How About an Extension of Riley to Probation Searches?

January 20, 2015
By Hanging Out with Carl Gunn

BLOG BULLETS:

  • There’s an argument that Riley applies to probation searches, so the usual looser standards for probation searches don’t extend to the search of a cell phone.
  • Even the Cotterman case as it presently stands can be used to support this argument.
  • Riley may not just bar suspicionless probation searches of cell phones; it may bar even searches based on just reasonable suspicion.

NOW THE BLOG:

One of our local star deputy federal public defenders, Alex Yates, who saw the post two weeks ago on the Camou case extending
Riley to automobile searches (see “An Application and Extension of
Riley v. California on Cell Phone Searches” in the January 2015 link at the right) e-mailed me about a brief she recently wrote arguing for
Riley’s extension to probation searches. It’s a great example of how we can be looking to extend
Riley, so I thought I’d share it with you.

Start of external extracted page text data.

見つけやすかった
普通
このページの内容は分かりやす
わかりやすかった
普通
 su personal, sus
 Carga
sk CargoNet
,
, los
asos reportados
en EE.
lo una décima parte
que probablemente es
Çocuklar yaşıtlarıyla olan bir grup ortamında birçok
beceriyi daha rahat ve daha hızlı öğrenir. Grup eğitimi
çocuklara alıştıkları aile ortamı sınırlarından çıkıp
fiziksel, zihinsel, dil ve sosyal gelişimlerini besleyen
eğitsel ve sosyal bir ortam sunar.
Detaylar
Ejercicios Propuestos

I can’t write it up any better than Alex – and certainly can’t do it in a short blog post – so I’m attaching her brief with its wonderful argument here. Initially, it has a good summary and application of some of the same language that I highlighted in my prior posts on
Riley, noting the much more intrusive and expansive nature of a search when the item searched is a cell phone. Secondly, Alex’s brief adds several other good points, some of which are general and some of which are specific to probation searches. Included among those points are:

1. A great collection of internet and other sources on the ubiquity and importance of cell phones, especially for poor people who may not be able to afford a regular computer.

2. The point that a probation search of a cell phone reveals not just information and/or activity since the person was placed on probation but also information and activity prior to the period of probation.

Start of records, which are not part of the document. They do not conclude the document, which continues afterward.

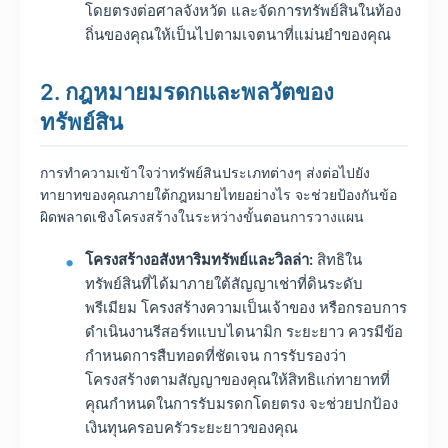
โดยตรงต่อศาลจังหวัด และจัดการทรัพย์สินในท้อง
ถิ่นของคุณให้เป็นไปตามเจตนาที่แม่นยำของคุณ
2. กฎหมายมรดกและพลวัตของ
ทรัพย์สิน
การทำความเข้าใจว่าทรัพย์สินประเภทต่างๆ ส่งต่อไปยัง
ทายาทของคุณภายใต้กฎหมายไทยอย่างไร จะช่วยป้องกันข้อ
ผิดพลาดเชิงโครงสร้างในระหว่างขั้นตอนการวางแผน
โครงสร้างอสังหาริมทรัพย์และวิลล่า:
สิทธิใน
ทรัพย์สินที่ได้มาภายใต้สัญญาเช่าที่ดินระดับ
พรีเมียม โครงสร้างความเป็นเจ้าของ หรือกรอบการ
ดำเนินงานรีสอร์ทแบบไดนามิก ระยะยาว ควรมีข้อ
กำหนดการสืบทอดที่ชัดเจน การรับรองว่า
โครงสร้างตามสัญญาของคุณให้สิทธิแก่ทายาทที่
คุณกำหนดในการรับมรดกโดยตรง จะช่วยปกป้อง
เงินทุนครอบครัวระยะยาวของคุณ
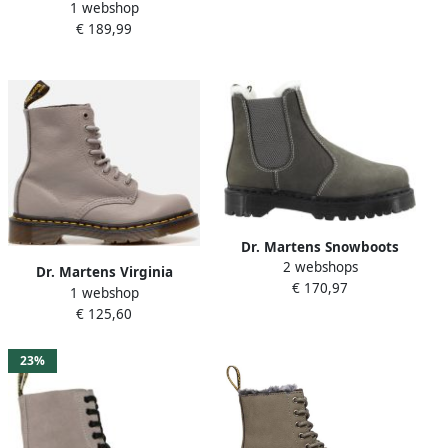
1 webshop
Serena Milled Nubuck WP
€ 189,99
Winterschoenen grijs
Dr. Martens Snowboots
2 webshops
2976 Bex FL Chelsea Boot
Dr. Martens Virginia
€ 170,97
1 webshop
veterboots grijs
€ 125,60
23%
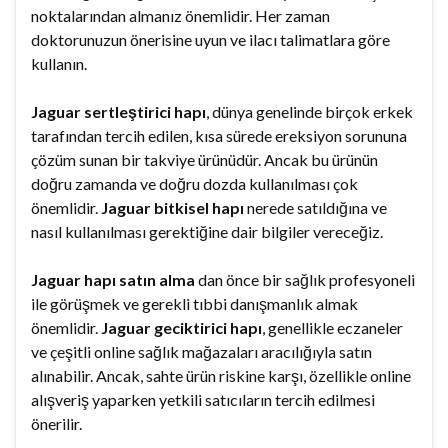
noktalarından almanız önemlidir. Her zaman
doktorunuzun önerisine uyun ve ilacı talimatlara göre
kullanın.
Jaguar sertleştirici hapı
, dünya genelinde birçok erkek
tarafından tercih edilen, kısa sürede ereksiyon sorununa
çözüm sunan bir takviye ürünüdür. Ancak bu ürünün
doğru zamanda ve doğru dozda kullanılması çok
önemlidir.
Jaguar bitkisel hapı
nerede satıldığına ve
nasıl kullanılması gerektiğine dair bilgiler vereceğiz.
Jaguar hapı satın alma
dan önce bir sağlık profesyoneli
ile görüşmek ve gerekli tıbbi danışmanlık almak
önemlidir.
Jaguar geciktirici hapı
, genellikle eczaneler
ve çeşitli online sağlık mağazaları aracılığıyla satın
alınabilir. Ancak, sahte ürün riskine karşı, özellikle online
alışveriş yaparken yetkili satıcıların tercih edilmesi
önerilir.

3. How and why a search condition authorizing the search of all “property” of the probationer doesn’t really put him or her on notice that all the private information on – or accessible through – a cell phone will become accessible to the probation officer.

It also struck me that some of the language in the Cotterman case that I’ve posted about previously – and actually suggested challenging after
Riley (see “Does
Riley v. California Affect
United States v. Cotterman?” and “Does
Riley v. California Affect
United States v. Cotterman Even More?” in the September 2014 link at the right) – could be used to support Alex’s argument. You may recall from a post on
Cotterman soon after it came out (see “Back to the Brave New World of Computer Searches: A Good (or at Least Improved) New Ninth Circuit Decision” in the March 2013 link at the right) that there’s both good and bad in
Cotterman’s holdings. One of the good holdings is that the ordinary border search rule allowing completely suspicionless searches doesn’t apply to forensic searches of laptop computers (and presumably, after
Riley, cell phones) being brought across the border. Because of the same sorts of concerns expressed in
Riley – in particular, the type and amount of personal information stored on such devices, including “the most intimate details of our lives,”
United States v. Cotterman, 709 F.3d 952, 964 (9th Cir. 2013) (en banc) – the Ninth Circuit held the ordinary border search rule requiring no suspicion at all didn’t apply to forensic searches of laptop computers. The court only gave us a reasonable suspicion requirement (though query whether that’s still enough after
Riley, as discussed in the post-Riley posts referenced above), but they did give us that.

By analogy, any rule allowing suspicionless searches based on probation status (and note the caveats in Alex’s briefs about when, if at all, those are ever allowed), shouldn’t extend to cell phones. Just like the general border search rule considered in Cotterman didn’t apply to forensic searches of laptop computers – and similarly shouldn’t apply to cell phones – because of the far greater intrusion, any general probation search rule shouldn’t extend to cell phones. So even the limited helpful holding in
Cotterman may support us when the probation search is completely suspicionless.

There remains the question of whether there can be a probation search of a cell phone even when there is reasonable suspicion, which wasn’t an issue presented in Alex’s case, as I understand it. We should challenge even that sort of search based on Riley, however, using some of the same arguments suggested in my second
Riley post on challenges to
Cotterman (the “Does
Riley v. California Affect
United States v. Cotterman Even More?” post referenced above and in the September 2014 link at the right). If the diminished expectation of privacy of arrestees considered in
Riley wasn’t sufficient to change the ordinary probable cause and warrant requirements when the intrusion was into a person’s whole life on his or her cell phone, the diminished expectations of privacy of a traveler at the border or a probationer shouldn’t be sufficient either. Just as the probable cause and warrant requirements remained for arrestees when the intrusion was so extreme, they ought to remain for travelers at the border and probationers.
Riley certainly suggests the argument, if not a definitive answer.